CLF founder Maria D’Angelo, who has been touted as a real-life earth angel, said she still delights in seeing children transform when they go into the water for the first time. “Even after 23 years, I still am amazed by the obstacles these children overcome,” D’Angelo said.
D’Angelo and her organization have helped thousands of families through their multilayered programs that build independence through education and social support — but she does not take all the credit. Through donations from community members and other organizations, CLF’s ongoing mission has been a success. Van Ta, the operations coordinator at Homeboy Industries, said the opportunities he and other people have today because of organizations like CLF are surreal.
“The kids play, smile and laugh on the beach,” said Ta. “They see that hanging out, eating, surfing and having a good time is different than hanging out in the neighborhood.”
He has been working with the CLF for over three years now and believes it is good to get the kids in the programs as soon as possible.

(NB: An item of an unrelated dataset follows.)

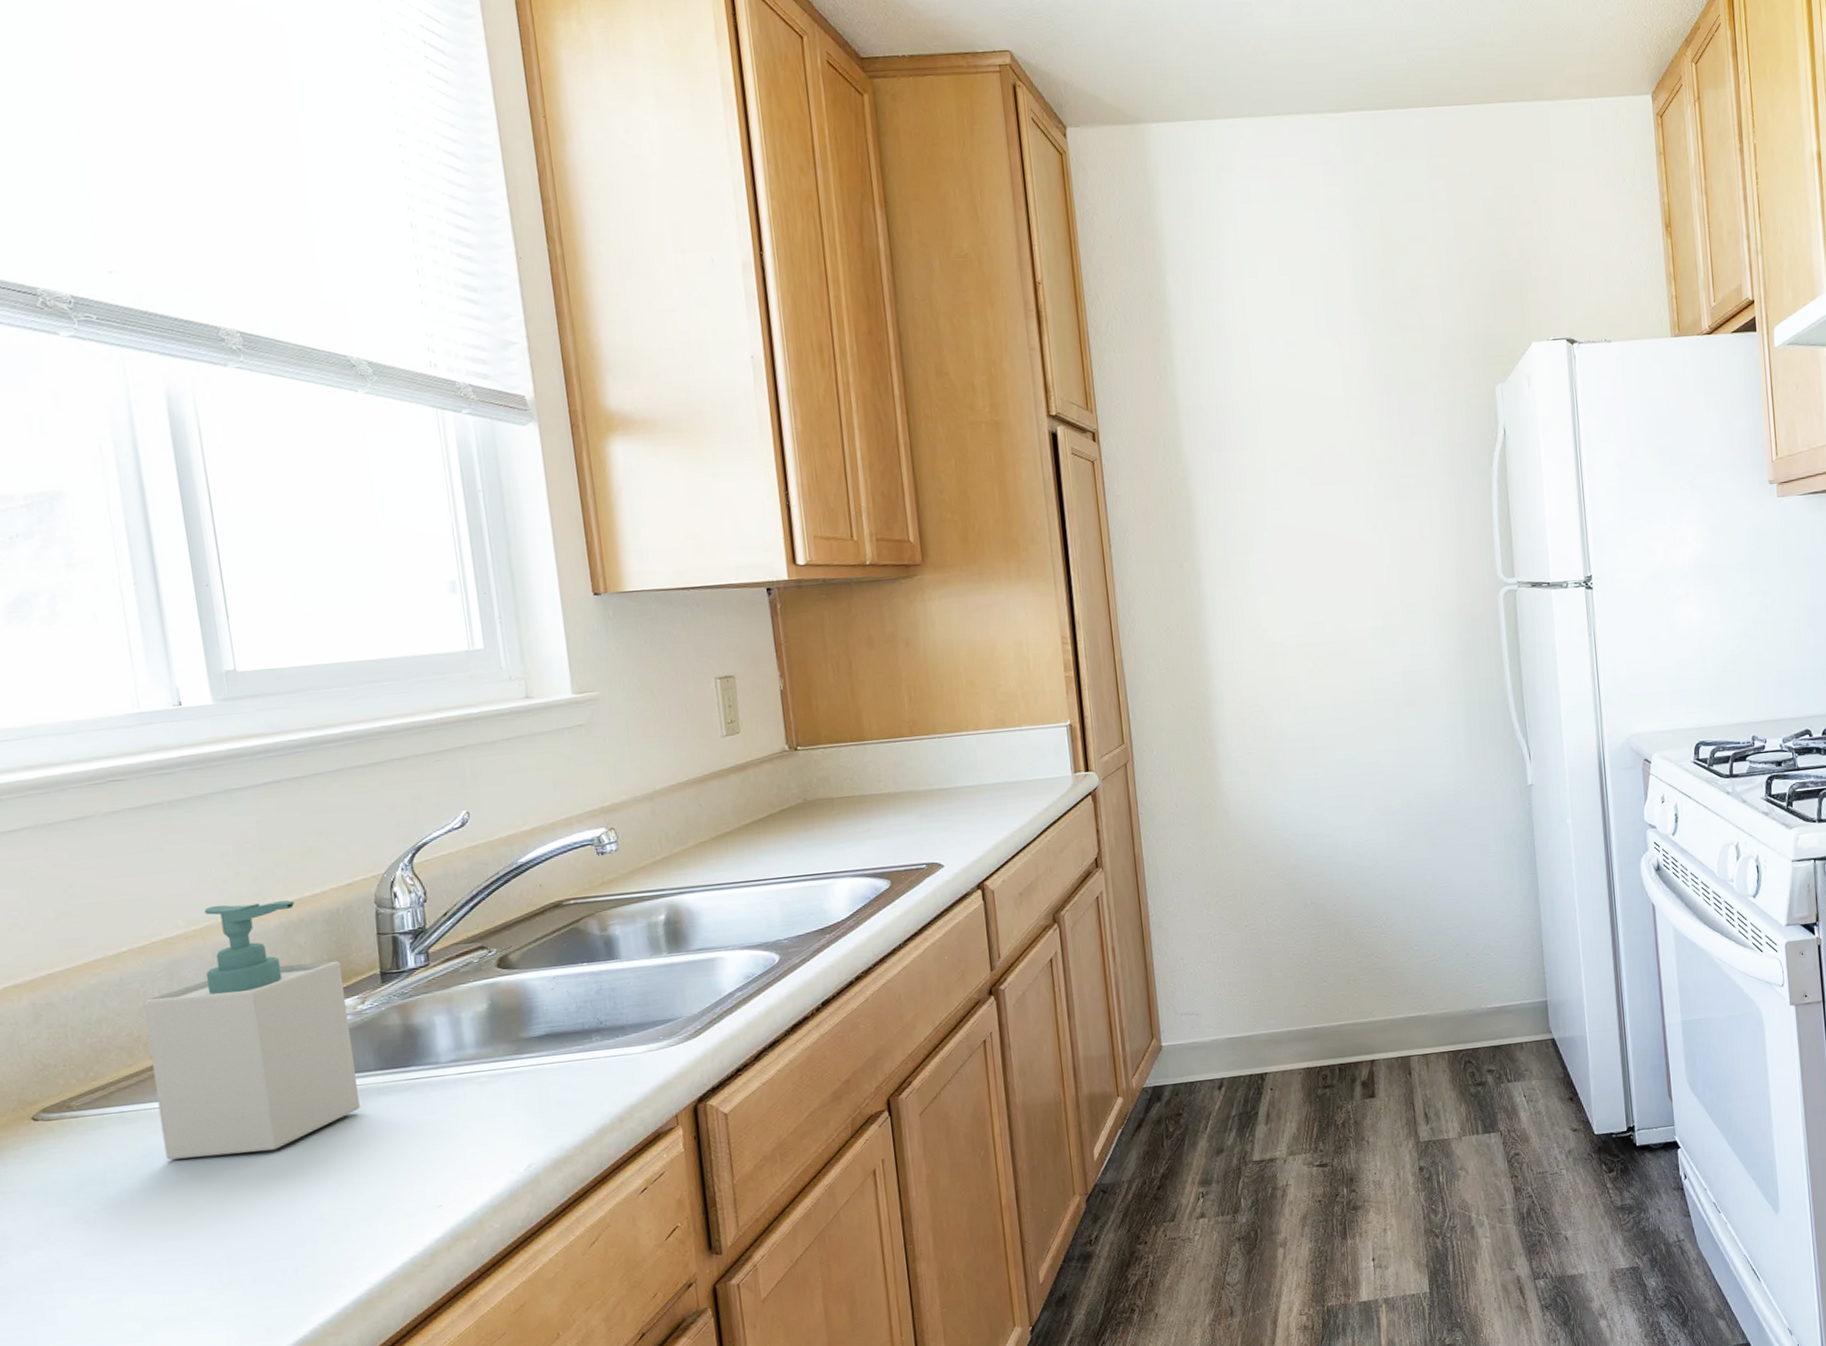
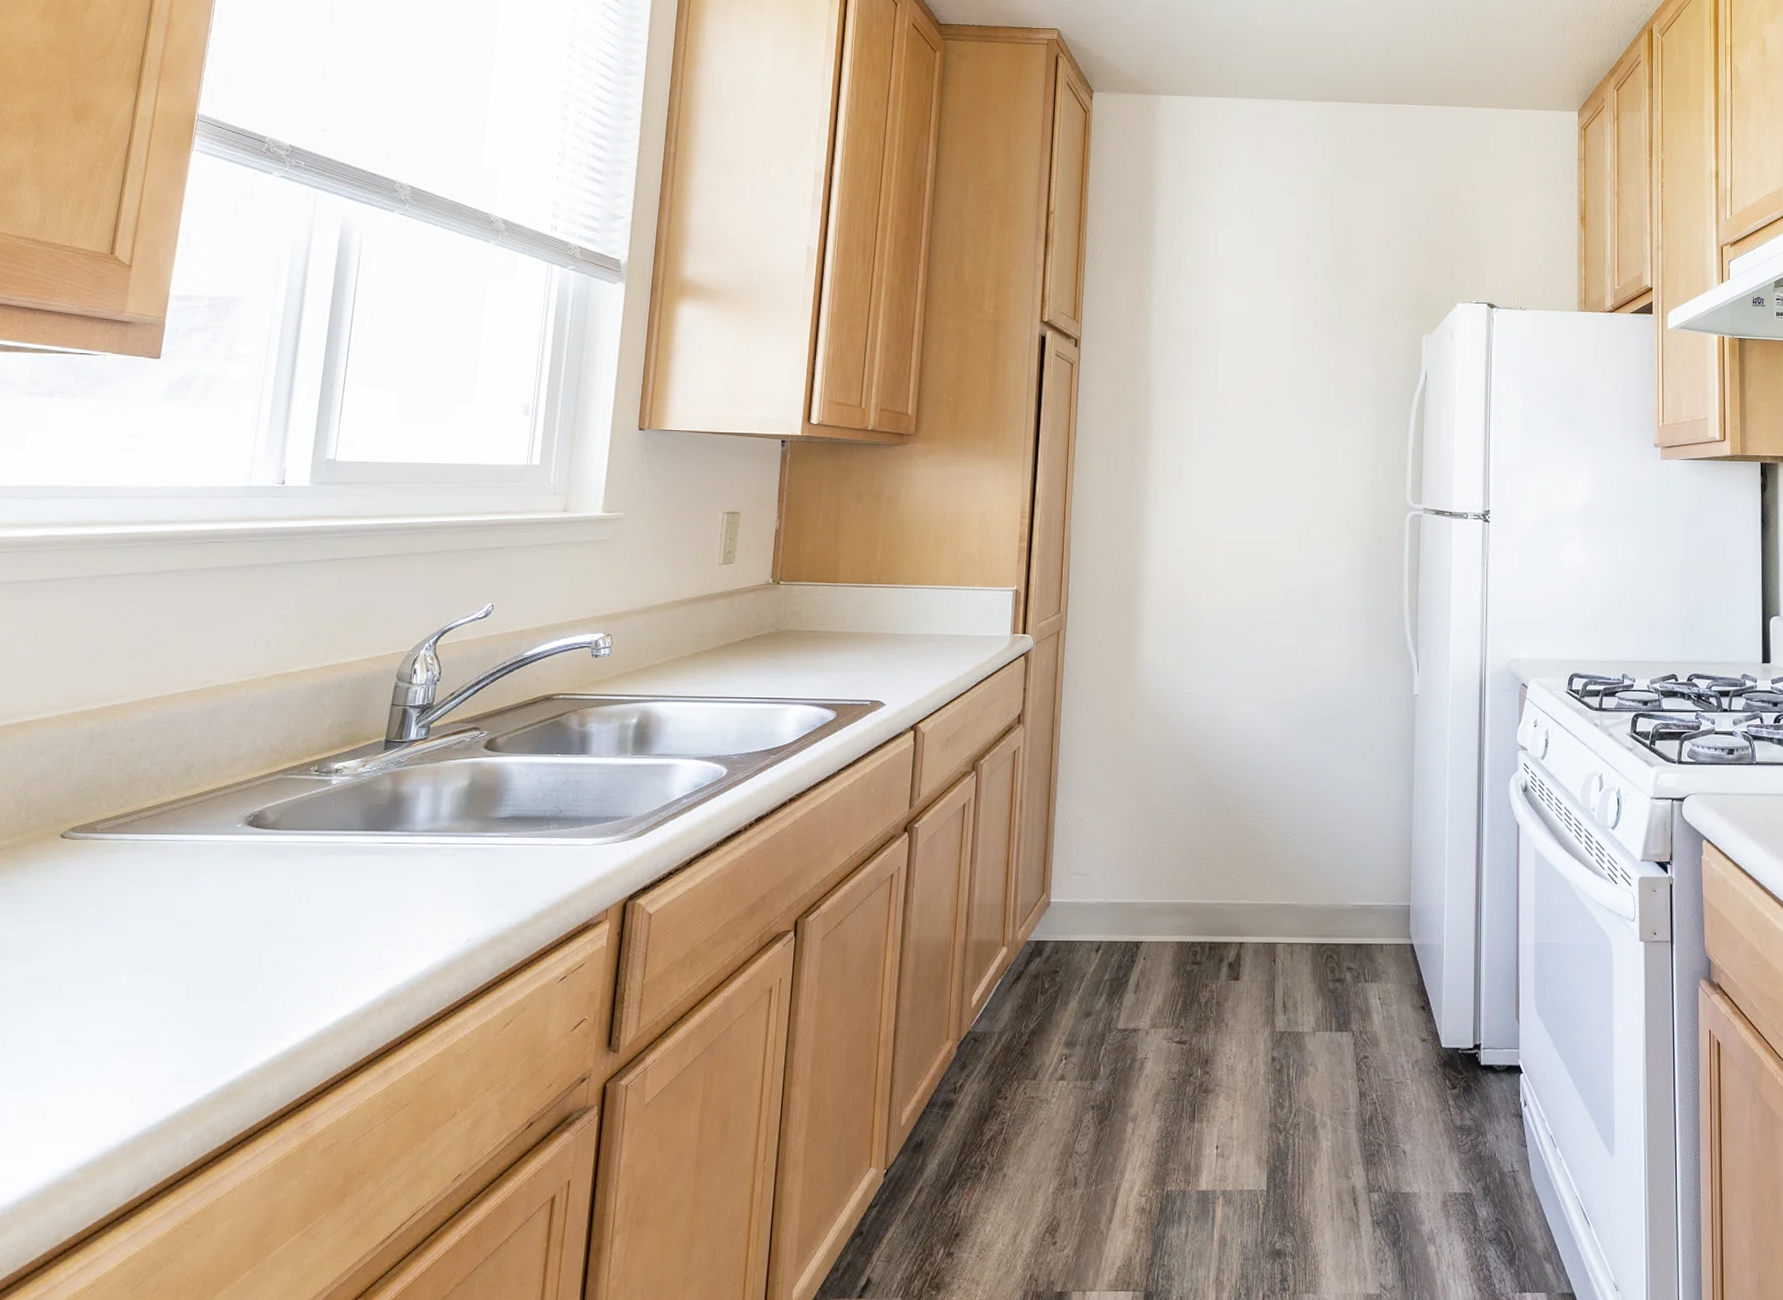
soap bottle: present [143,900,360,1160] -> none [162,661,354,894]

High school senior Yael Juarez and her family have been in the program since they left Mexico 11 years ago. She is already taking advanced classes from Santa Monica College and hopes to land an internship at a magazine before she graduates. Her brother, Christopher Rojas, is an emerging filmmaker who already has co-produced the short film “CORA.” Her older brother, Ricardo Juarez, will be attending Humboldt University.
“D’Angelo helped me pursue my interest in education because I am more positive, confident and I actually believe I can go to college,” Juarez said.
Editor's note: A previous version of this story did not specify the event is one of multiple camps that run throughout the summer. The story has been updated to clarify.